There is no artificial intelligence (AI) without human intelligence. To program the machine that gives life to AI, many people in the flesh are at work (which is sometimes forgotten). How to take ownership of the vast subject of artificial intelligence, and more specifically, deep learning? How to become anĀ AI development servicesĀ pro when you are already an IT development pro?
At the heart of AI: the functioning of the neuron
What differentiates AI yesterday from today is its neural functioning. The current AI, deep learning, is a network of artificial neurons that stick to the functioning of the synapses of the nervous system. Man is able to program the machine to perform complex functions that overlap and create deep tissues of connections.
Machine learning or deep learning?
Deep learning is the ability given to the machine to learn by itself in a deep way. Machine learning is the category that encompasses deep learning.
In 2010, in Stuart Russell and Peter Norvig’s 1200-page bible “Artificial Intelligence”, only 165 pages dealt with learning ability and only 10 pages with neural networks, or less than 1% of the AI literature. Today, the neural network is the star, which does not detract from the machine learning techniques on which the majority of computers used every day are based.

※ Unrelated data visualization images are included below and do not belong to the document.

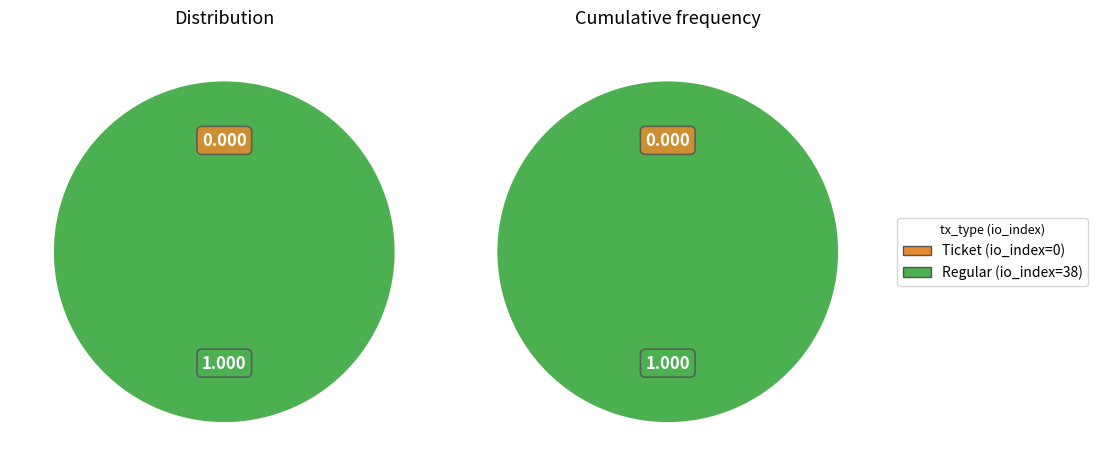

How many slices are in this pie chart?

2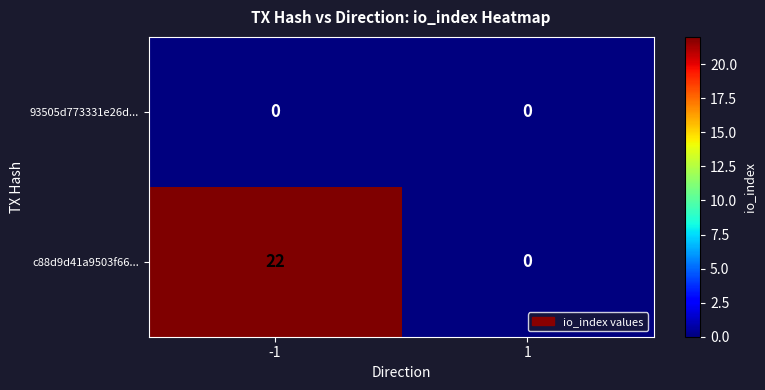

At how many categories does at least one series exceed 18?

1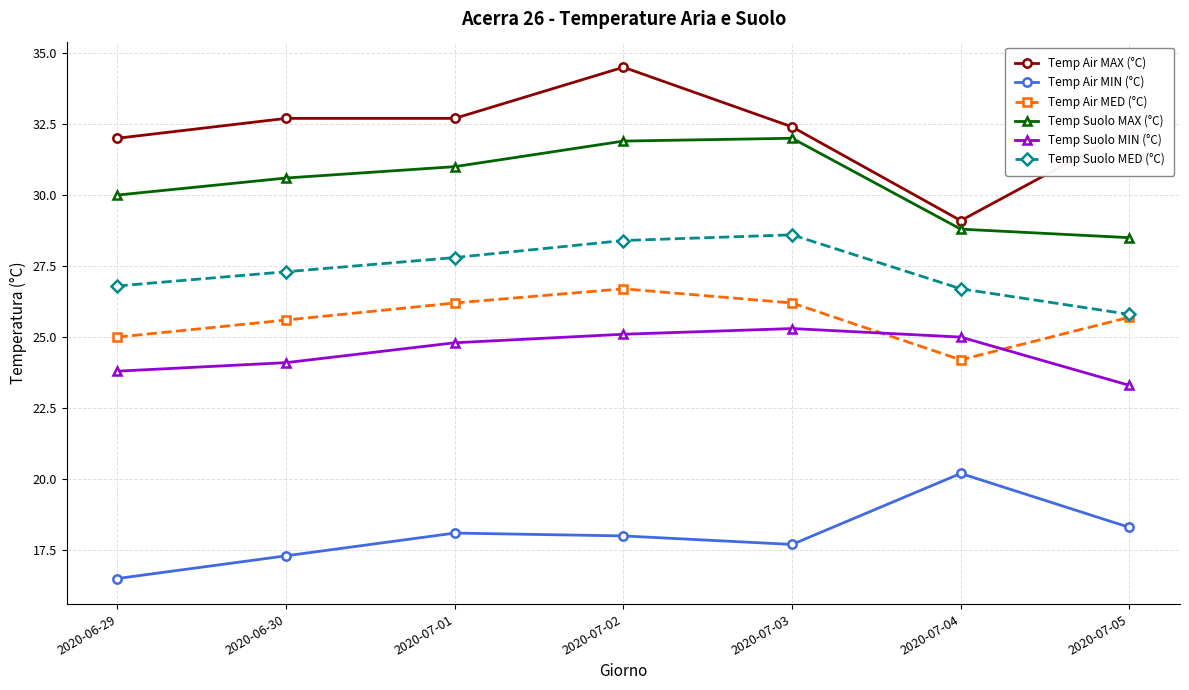

Is this an area chart (filled region under the line)?

No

AI needs 4 pillars to exist
AI technologies can be set to music according to a pattern valid for all IT solutions: data, techniques, tools and solutions.

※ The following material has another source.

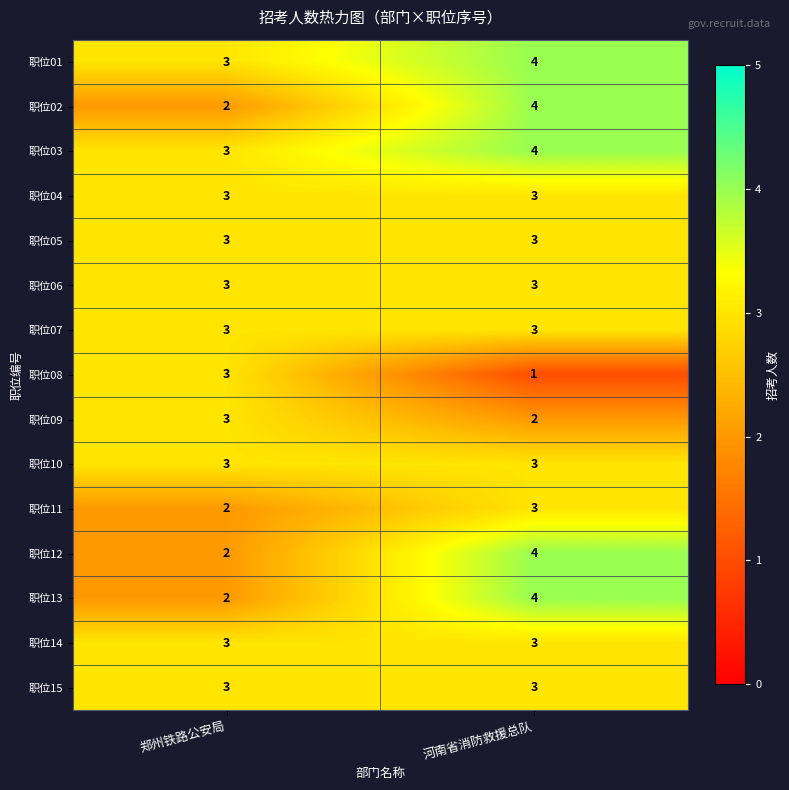

What is the sum of all 职位14 values?

6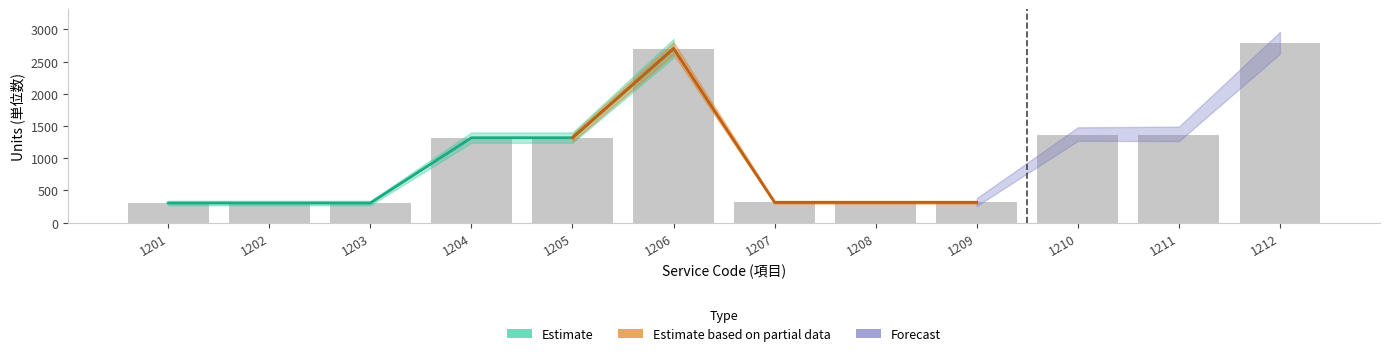

The value at 1212 is 2792. True or false?

True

- Data: this is what is manipulated. It can be images, voice, numbers… That’s what feeds the machine.
- Techniques: it is the formula to grind data and make it produce results. In AI, these are neural networks and machine learning techniques.
- Tools: these are technologies that make it possible to create solutions, such as visual recognition or language processing.
- The solution: it is a utility for man, the value that is created. This value can be marketed, as is the case for voice assistants, the electric car, chatbot or cyber security.
Training in AI: choose your path according to your profession
Deep learning applications are part of multiple fields. It requires a large number of professionals to look into the subject. But not in the same way.
You are a decision-maker.
You don’t need to put your fingers in the code. Your challenge is to understand the changes that AI will bring to your economic market, but also your ecosystem in the broadest sense, both your suppliers/providers and your employees. You will discover techniques and skills whose existence you do not know until today. Before rushing, take the time to demystify the subject with general acculturation or turn to the help ofĀ big data analytics services. Once you understand which AI segment you need to invest in, it will be time to train your employees, both project managers and technical teams.
You are the project manager.
Your mission is to develop solutions that integrate or rely on deep learning technologies. You must learn to write the specifications for technicians who will be able to implement them. You must be able to find your way around the AI technical environment. Rest assured, AI is not an ocean apart from the rest of the computer world. The processes are interfaced with those that run existing technologies.
You are a developer.
Are you an ace in Java language or clustering? You will remain so. AI technology plugs into existing languages by introducing Python as a foundation. You can easily find a Python core tutorial online so you get familiar with the language if you are not familiar with it. This programming brick has the distinction of having the richest collection of functions. The availability of abstractions, such as Keras, for example, makes it easier to code (very) complex things.